JF Ptak Science Books Post 2537
"Just the place for a Snark!" the Bellman cried, As he landed his crew with care; Supporting each man on the top of the tide By a finger entwined in his hair."
So opens the semi- and fully-immortal The Hunting of the Snark. an Agony in Eight Fits, by the fully-and-not-partially-immortal Lewis Carroll, which (if it can said what the book is about) is about eight guys whose professions all begin with a letter "b" plus a beaver in search of a Snark. In the second of eight Fits that comprise this lyrically nonsensical poem, we encounter a map of the route of possibilities taken by the group, this being in the charge of the Bellman. This is not only the finest map illustrating a Fit that exists, it is also (as I've stated earlier in this blog) one of the most beautiful maps ever published. It is a beautiful map of nothing, showing nothing, and marking the route of nothing. Perfect for the Snark story.
The Bellman himself they all praised to the skies-
Such a carriage, such ease and such grace!
Such solemnity too! One could see he was wise,
The moment one look in his face!
He had bought a large map representing the sea,
Without the least vestige of land:
And the crew were much pleased when the found it to be
A map they could all understand.
"What's the good of Mercator's North Poles and Equators,
Tropics, Zones, and Meridian Lines?"
So the Bellman would cry: and the crew would reply,
"They are merely conventional signs!
"Other maps are such shapes, with their islands and capes!
But we've got our brave Captain to thank"
(So the crew would protest) "that he's bought us the best-
A perfect and absolute blank!"
Sometimes there is nothing so fine as something that beautifully illustrates the nothing that isn’t there, and this lovely map, unencumbered of all of the elements and details that define the mapness of something, perfectly explains the origin of its need.
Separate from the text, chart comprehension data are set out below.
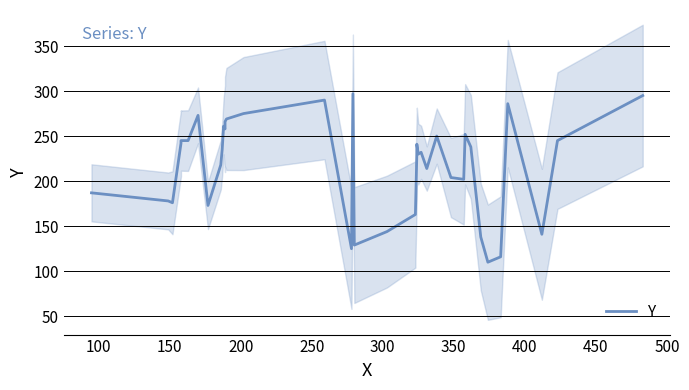

How many values exceed 235?

19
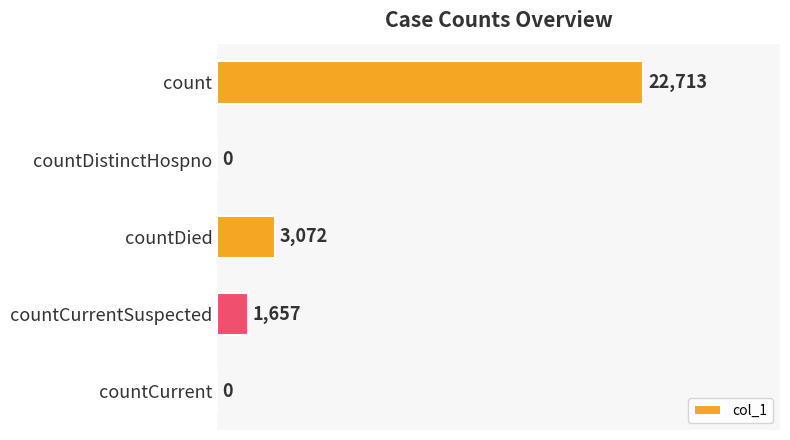

Where is the data nearest to the value 11356?

countDied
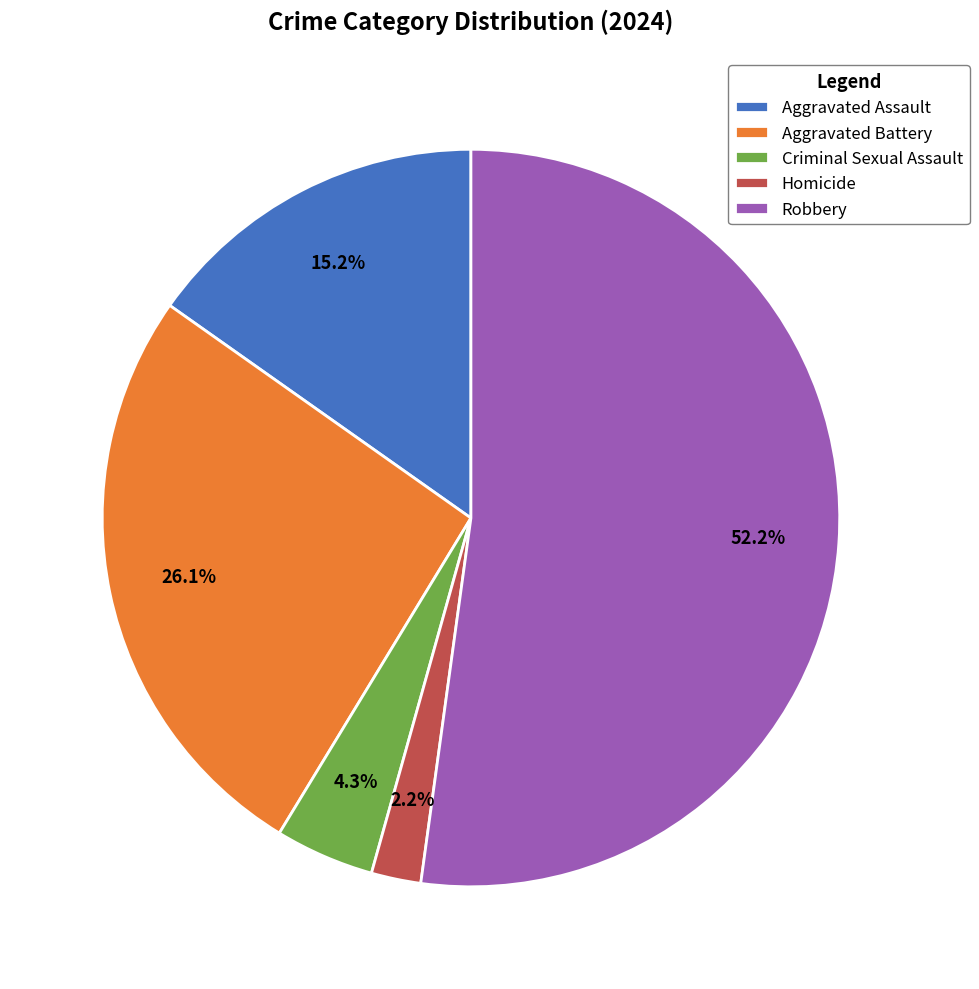

Between Homicide and Robbery, which is larger?

Robbery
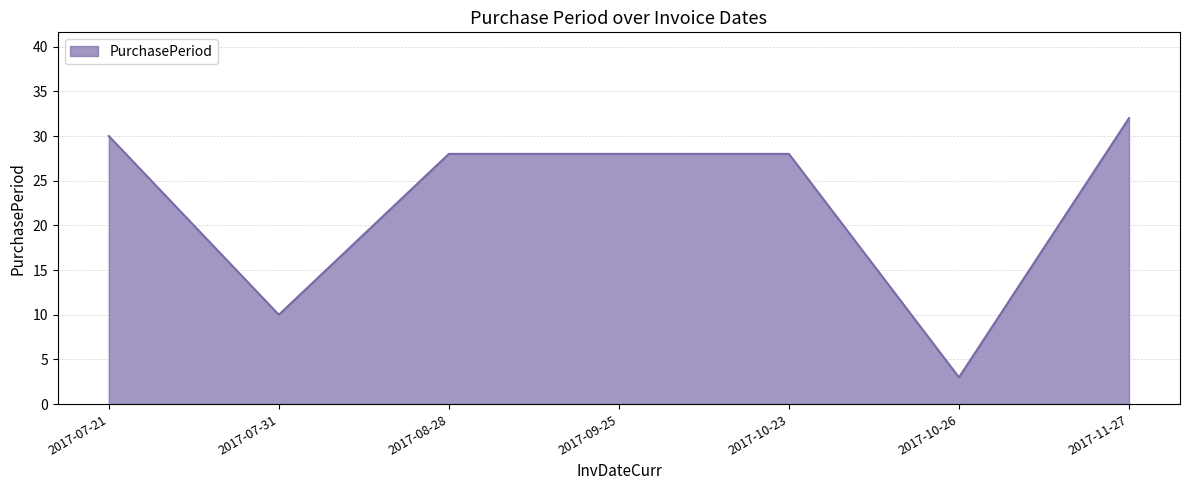

At which label is the value closest to 17?

2017-07-31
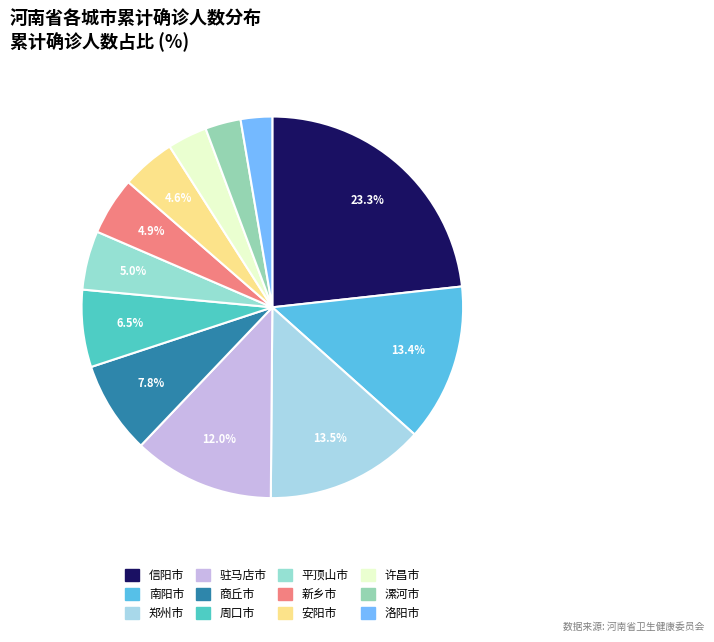

Count the number of slices in the pie.

12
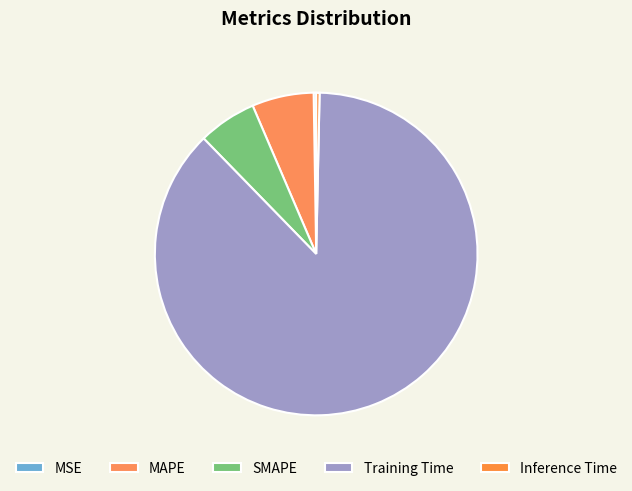

Is there any slice that represents more than half of the pie?

Yes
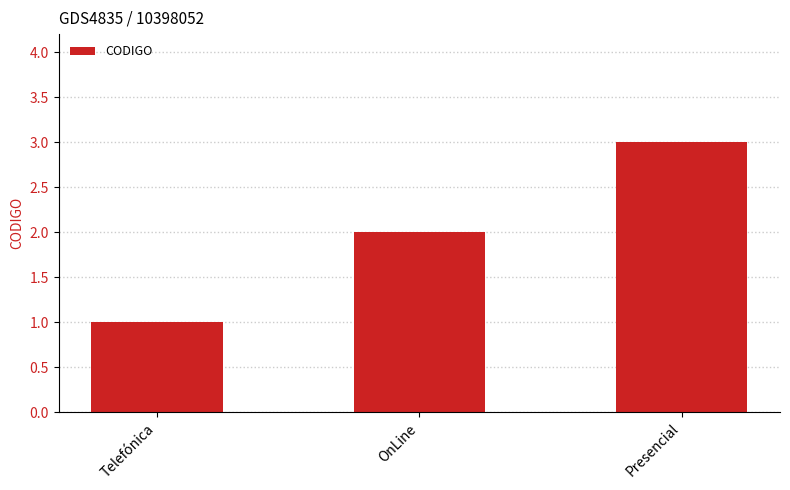

What is the average value?

2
The Snark evidently occurred to Carroll while he was out walking on one bright summer day, on a hillside--actually, it was one line of poetry, and it wound up being the closely line of the book.
In the midst of the word he was trying to say, In the midst of his laughter and glee, He had softly and suddenly vanished away—- For the Snark was a Boojum, you see.
So we had those eight guys and a beaver, setting out from points unknown and going to places not seen.
This was all started by that string of poetry that entered Carroll's head on his walk. He didn't know what it meant, and didn't know where it was going; he did however set out to figure it out for himself. ("I know not what it meant, the; I know not what it means, now..."1) I find it such a lovely thing that Carroll would spend so much time trying to retrieve the intellectual evidence of where this line came from. And what his investigation revealed was The Hunting of the Snark. And at the end of the day, Carroll was no closer to knowing what a Snark was, in spite of all of the writing and commentary and criticism. Throughout the rest of his life Carroll insisted that he didn't know what the poem meant, though it could have meant something. It was supposed to have been a work of nonsense and illogic, but I think it fits with the rest of his work on nonsense and the logic of it, so my best guess is that there was nothing quite so logically in his works as the reach of the illogical in pursuit of a logical end.
- Full text of the Snark, here, via Project Gutenberg. http://www.gutenberg.org/files/13/13-h/13-h.htm Also a pdf with illustrations: http://www.archive.org/stream/huntingofsnarkan00carruoft#page/n27/mode/2up
1. This line occurs in Morton Chase's Lewis Carroll, a Biography, published by Macmillan in 1995, p 404.